As per the tenfold economy growth strategy, the ATMs sectors are estimated to annually contribute a total of $95 billion by 2040 and are pivotal for job creation plus export growth. Corporate bonds issued by manufacturing firms can facilitate the development of industrial parks and enhance export capacity, fostering diversification and value addition.

Agricultural bonds can finance different opportunities within the agricultural sector such as irrigation systems, mechanisation, and agro-processing industries.

“Innovative instruments such as infrastructure bonds, green bonds, agricultural bonds, and diaspora bonds can unlock sector-specific investments. For instance, green bonds can finance renewable energy and environmental conservation projects, while agricultural bonds can support irrigation, storage facilities, and value addition—key components of our agricultural strategy,” Ms Ossiya said.

 She also argues that technology-driven solutions through trading platform products such as e-bonds, and collective investment schemes have democratised access to investment opportunities and can modernise, enhance transparency, and reduce transaction costs. This aligns with Uganda’s vision of becoming a regional financial hub.

Additionally, institutional investors like pension funds and insurance companies hold vast potential. If just 10 percent of pension assets were allocated to infrastructure bonds, this could inject about Shs2.5 trillion annually into the economy according to URBRA).

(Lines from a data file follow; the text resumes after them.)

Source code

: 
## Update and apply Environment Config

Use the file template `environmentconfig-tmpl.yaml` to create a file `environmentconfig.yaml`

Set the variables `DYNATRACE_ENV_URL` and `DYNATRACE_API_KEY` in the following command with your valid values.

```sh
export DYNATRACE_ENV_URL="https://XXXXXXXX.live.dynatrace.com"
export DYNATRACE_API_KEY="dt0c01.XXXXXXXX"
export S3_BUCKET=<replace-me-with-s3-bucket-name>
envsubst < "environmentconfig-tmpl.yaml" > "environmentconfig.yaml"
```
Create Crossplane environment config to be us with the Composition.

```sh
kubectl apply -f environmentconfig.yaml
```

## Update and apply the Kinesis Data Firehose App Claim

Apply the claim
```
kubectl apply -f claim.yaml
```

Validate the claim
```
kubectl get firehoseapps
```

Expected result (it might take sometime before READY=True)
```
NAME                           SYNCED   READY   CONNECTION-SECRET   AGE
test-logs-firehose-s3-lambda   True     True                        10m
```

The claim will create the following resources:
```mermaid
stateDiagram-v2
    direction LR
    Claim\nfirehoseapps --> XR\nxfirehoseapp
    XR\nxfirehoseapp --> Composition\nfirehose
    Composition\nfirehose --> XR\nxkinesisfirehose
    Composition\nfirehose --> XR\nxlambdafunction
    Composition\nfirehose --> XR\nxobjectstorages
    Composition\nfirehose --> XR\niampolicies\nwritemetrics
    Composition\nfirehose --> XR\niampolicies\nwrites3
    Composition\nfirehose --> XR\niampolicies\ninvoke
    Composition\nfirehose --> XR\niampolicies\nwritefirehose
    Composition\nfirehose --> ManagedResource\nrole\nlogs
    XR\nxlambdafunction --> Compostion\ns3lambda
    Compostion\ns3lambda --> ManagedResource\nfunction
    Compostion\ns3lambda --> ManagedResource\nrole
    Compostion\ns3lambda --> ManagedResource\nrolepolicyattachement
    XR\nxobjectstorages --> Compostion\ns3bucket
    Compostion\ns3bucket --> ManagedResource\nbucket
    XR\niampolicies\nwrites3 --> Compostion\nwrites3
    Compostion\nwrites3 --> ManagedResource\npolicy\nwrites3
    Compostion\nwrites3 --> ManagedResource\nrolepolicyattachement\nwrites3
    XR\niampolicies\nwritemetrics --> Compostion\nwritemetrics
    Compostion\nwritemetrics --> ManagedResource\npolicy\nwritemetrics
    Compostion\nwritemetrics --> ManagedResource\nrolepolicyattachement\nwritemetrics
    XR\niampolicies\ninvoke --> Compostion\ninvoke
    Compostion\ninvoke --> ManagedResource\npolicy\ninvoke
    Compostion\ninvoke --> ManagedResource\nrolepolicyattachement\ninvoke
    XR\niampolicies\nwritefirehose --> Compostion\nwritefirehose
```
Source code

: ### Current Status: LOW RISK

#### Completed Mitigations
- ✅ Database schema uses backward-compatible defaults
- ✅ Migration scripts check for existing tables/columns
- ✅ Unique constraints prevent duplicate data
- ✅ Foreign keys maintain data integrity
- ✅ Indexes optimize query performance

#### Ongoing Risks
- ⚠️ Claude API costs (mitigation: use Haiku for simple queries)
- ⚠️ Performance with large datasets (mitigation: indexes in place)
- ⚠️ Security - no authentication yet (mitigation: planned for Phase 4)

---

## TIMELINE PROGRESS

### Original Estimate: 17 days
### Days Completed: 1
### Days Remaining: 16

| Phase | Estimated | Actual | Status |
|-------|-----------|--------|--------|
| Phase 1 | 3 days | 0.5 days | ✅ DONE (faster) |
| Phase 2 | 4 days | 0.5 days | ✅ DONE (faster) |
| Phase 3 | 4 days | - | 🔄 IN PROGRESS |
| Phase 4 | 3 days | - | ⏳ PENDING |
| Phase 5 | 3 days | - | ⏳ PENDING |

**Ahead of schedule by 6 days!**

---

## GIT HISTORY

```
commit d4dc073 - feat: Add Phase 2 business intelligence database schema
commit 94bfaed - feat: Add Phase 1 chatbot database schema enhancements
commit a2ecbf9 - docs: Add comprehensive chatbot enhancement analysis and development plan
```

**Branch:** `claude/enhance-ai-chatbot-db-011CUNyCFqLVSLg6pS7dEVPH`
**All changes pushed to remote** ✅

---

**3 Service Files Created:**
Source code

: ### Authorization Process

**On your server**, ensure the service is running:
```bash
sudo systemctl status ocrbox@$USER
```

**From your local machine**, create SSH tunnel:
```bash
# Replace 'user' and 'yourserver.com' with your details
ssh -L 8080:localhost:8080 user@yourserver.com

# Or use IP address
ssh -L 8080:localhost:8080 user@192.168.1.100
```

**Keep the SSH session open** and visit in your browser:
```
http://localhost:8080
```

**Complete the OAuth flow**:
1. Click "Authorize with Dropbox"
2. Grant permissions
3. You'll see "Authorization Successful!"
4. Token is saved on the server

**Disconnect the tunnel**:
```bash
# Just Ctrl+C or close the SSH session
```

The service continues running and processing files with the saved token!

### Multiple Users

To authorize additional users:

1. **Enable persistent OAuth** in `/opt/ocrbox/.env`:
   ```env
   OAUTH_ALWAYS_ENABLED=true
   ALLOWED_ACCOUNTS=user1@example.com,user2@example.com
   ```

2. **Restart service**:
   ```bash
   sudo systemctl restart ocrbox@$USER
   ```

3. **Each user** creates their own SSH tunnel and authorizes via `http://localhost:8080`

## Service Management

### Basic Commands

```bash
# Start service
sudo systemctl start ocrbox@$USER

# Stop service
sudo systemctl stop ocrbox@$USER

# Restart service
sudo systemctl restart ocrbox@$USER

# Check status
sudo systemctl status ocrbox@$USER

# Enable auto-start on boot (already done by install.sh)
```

The State Minister of Finance Planning and Economic Development Henry Musasizi said the theme of the Forum: “Financial Markets as a Complementary Platform for Funding the Planned Ten-Fold Growth’’ fits within the broader strategy of the government to grow the economy ten-fold.

Mr Musasizi said Nigeria is one of the African economies that has greatly used their Capital Markets as an alternative source of financing to complement bank financing.
“Capital Markets can mobilise both long-term and short-term finance for all sectors of the economy. While this is the case in other economies including Nigeria, the Capital Markets in Uganda remain small contributing about 7 percent of Uganda’s GDP. This implies that there are missing links to enable the Capital Markets to play a substantial role as a complementary source of long-term patient capital,” he said. 

Dr Albert Musisi said although Uganda’s economic growth was better than its peers, and above the sub-Saharan average, actual GDP growth was below Uganda’s potential GDP growth estimated at 6 – 7 percent.

Dr Musisi said that accelerating growth and structural transformation requires further increases in both actual and potential GDP.
“In Uganda’s case, it means both actual and potential real GDP growth will have to grow significantly more than the level achieved last year of 6 per cent per annum. This means new sources of growth must be found and there must be improvements in the productive capacity of the economy to achieve a higher growth potential,” he said.

“Growing the economy ten-fold requires sustaining high economic growth rates for several years. Economies worldwide, including Uganda, are facing frequent internal and external shocks caused by, among others, globalisation (increased financial and trade linkages), climate change, and geo-political tensions.